* **Activity**: Under this line are the records; write out word for word the part that begins at the line containing "Haematoxylin and eosin whole-slide image — a" and ends at the line containing "Review note (as recorded): 6 pieces, mucosa", and no more.
Source information: Begin
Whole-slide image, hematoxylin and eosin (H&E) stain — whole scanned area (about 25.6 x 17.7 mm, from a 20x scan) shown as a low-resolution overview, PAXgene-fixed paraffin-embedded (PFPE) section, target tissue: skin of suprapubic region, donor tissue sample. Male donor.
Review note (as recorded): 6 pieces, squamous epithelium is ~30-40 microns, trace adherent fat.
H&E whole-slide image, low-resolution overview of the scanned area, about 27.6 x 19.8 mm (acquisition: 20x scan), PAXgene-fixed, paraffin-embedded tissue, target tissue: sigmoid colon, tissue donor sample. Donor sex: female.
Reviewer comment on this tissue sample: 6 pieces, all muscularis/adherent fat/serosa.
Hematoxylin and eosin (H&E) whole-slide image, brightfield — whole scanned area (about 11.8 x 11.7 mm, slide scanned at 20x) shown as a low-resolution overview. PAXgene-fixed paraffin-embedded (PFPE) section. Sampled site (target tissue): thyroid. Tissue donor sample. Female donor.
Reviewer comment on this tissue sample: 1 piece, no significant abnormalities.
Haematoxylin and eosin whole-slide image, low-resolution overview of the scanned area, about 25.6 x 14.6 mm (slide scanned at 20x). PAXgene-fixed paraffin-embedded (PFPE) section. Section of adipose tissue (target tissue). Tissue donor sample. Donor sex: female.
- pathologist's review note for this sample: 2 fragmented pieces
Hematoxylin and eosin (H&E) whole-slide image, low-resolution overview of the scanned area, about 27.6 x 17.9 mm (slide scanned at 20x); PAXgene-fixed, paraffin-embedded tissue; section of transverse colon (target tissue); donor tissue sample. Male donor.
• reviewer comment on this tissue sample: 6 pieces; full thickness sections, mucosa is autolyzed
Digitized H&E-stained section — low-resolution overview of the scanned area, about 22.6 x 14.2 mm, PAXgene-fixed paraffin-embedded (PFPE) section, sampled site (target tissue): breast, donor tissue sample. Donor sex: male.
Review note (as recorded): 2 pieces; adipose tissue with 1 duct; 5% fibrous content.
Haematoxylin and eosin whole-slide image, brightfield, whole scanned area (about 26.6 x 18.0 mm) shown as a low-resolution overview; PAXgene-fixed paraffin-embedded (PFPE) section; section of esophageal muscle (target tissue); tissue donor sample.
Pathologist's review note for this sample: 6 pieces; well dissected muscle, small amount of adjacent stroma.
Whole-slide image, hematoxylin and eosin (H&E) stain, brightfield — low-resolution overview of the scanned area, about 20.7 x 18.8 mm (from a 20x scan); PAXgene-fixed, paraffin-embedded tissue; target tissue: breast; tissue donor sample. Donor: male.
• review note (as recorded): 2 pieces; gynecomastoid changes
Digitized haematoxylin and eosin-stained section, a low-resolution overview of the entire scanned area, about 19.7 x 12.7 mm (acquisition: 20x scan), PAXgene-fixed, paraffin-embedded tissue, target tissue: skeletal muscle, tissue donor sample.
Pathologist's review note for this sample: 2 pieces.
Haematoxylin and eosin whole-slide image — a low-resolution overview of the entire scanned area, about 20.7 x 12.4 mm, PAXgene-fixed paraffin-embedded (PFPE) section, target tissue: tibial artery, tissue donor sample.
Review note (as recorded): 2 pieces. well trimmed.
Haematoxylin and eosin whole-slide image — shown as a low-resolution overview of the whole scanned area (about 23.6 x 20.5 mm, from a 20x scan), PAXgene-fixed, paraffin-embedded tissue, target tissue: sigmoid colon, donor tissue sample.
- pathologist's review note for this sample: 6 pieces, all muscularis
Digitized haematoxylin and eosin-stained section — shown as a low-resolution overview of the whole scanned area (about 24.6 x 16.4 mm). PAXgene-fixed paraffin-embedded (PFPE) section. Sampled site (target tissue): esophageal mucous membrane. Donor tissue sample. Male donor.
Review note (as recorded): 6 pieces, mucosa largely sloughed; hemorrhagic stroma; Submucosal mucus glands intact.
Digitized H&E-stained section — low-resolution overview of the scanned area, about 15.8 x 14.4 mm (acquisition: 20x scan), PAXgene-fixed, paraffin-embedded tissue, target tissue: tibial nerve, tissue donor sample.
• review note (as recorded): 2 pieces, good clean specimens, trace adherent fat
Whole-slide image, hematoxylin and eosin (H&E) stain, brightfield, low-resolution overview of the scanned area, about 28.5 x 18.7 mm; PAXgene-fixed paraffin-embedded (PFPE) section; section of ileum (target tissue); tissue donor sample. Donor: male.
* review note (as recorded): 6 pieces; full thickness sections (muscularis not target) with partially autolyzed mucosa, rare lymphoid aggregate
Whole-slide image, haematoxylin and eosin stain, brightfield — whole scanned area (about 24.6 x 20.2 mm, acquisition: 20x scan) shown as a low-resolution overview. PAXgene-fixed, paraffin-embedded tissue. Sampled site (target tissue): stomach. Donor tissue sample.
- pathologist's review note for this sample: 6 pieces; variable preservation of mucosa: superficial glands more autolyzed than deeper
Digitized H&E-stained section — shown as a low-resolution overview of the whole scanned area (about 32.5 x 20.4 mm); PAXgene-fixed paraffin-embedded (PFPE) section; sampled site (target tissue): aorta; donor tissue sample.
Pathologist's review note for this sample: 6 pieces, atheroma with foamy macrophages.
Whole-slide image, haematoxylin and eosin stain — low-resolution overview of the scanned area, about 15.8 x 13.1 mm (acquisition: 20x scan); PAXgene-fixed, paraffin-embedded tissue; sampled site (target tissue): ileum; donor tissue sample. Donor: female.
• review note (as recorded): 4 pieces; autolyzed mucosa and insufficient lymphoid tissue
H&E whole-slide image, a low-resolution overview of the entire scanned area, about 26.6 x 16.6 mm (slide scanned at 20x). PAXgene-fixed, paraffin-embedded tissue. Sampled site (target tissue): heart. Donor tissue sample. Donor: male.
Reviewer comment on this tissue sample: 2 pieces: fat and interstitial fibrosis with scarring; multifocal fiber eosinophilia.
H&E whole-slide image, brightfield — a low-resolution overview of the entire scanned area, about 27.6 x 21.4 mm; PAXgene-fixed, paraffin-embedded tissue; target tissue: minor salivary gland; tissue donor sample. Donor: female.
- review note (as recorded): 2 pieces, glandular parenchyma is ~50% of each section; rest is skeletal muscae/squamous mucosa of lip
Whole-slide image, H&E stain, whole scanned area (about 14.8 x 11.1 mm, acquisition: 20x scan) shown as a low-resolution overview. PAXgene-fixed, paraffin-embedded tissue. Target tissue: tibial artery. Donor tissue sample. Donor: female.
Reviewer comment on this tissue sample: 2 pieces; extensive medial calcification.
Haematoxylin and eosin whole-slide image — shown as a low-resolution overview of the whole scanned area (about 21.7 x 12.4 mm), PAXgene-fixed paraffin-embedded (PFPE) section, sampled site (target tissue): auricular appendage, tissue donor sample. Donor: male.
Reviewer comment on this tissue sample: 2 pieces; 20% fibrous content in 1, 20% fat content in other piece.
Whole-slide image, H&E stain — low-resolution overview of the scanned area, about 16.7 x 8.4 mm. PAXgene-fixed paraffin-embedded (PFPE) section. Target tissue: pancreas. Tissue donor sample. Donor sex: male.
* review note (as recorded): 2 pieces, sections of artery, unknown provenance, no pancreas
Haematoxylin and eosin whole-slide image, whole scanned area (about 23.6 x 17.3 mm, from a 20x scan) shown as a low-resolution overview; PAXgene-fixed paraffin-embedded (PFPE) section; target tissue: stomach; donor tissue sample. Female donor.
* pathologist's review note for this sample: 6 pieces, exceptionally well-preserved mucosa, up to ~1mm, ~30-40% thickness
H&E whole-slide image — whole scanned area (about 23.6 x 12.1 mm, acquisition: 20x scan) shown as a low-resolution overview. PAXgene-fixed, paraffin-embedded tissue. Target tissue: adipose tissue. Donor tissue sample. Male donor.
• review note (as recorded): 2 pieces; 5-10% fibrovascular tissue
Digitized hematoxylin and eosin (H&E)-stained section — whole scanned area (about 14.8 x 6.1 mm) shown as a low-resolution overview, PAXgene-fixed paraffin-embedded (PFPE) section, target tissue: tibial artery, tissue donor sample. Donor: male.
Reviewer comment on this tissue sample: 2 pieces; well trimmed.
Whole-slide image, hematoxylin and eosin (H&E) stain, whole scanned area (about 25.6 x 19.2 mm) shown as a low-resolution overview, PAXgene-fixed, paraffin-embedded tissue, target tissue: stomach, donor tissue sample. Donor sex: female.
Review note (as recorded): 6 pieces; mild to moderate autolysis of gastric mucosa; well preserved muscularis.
Source information: End
* **Task answer**:
Haematoxylin and eosin whole-slide image — a low-resolution overview of the entire scanned area, about 20.7 x 12.4 mm, PAXgene-fixed paraffin-embedded (PFPE) section, target tissue: tibial artery, tissue donor sample.
Review note (as recorded): 2 pieces. well trimmed.
Haematoxylin and eosin whole-slide image — shown as a low-resolution overview of the whole scanned area (about 23.6 x 20.5 mm, from a 20x scan), PAXgene-fixed, paraffin-embedded tissue, target tissue: sigmoid colon, donor tissue sample.
- pathologist's review note for this sample: 6 pieces, all muscularis
Digitized haematoxylin and eosin-stained section — shown as a low-resolution overview of the whole scanned area (about 24.6 x 16.4 mm). PAXgene-fixed paraffin-embedded (PFPE) section. Sampled site (target tissue): esophageal mucous membrane. Donor tissue sample. Male donor.
Review note (as recorded): 6 pieces, mucosa largely sloughed; hemorrhagic stroma; Submucosal mucus glands intact.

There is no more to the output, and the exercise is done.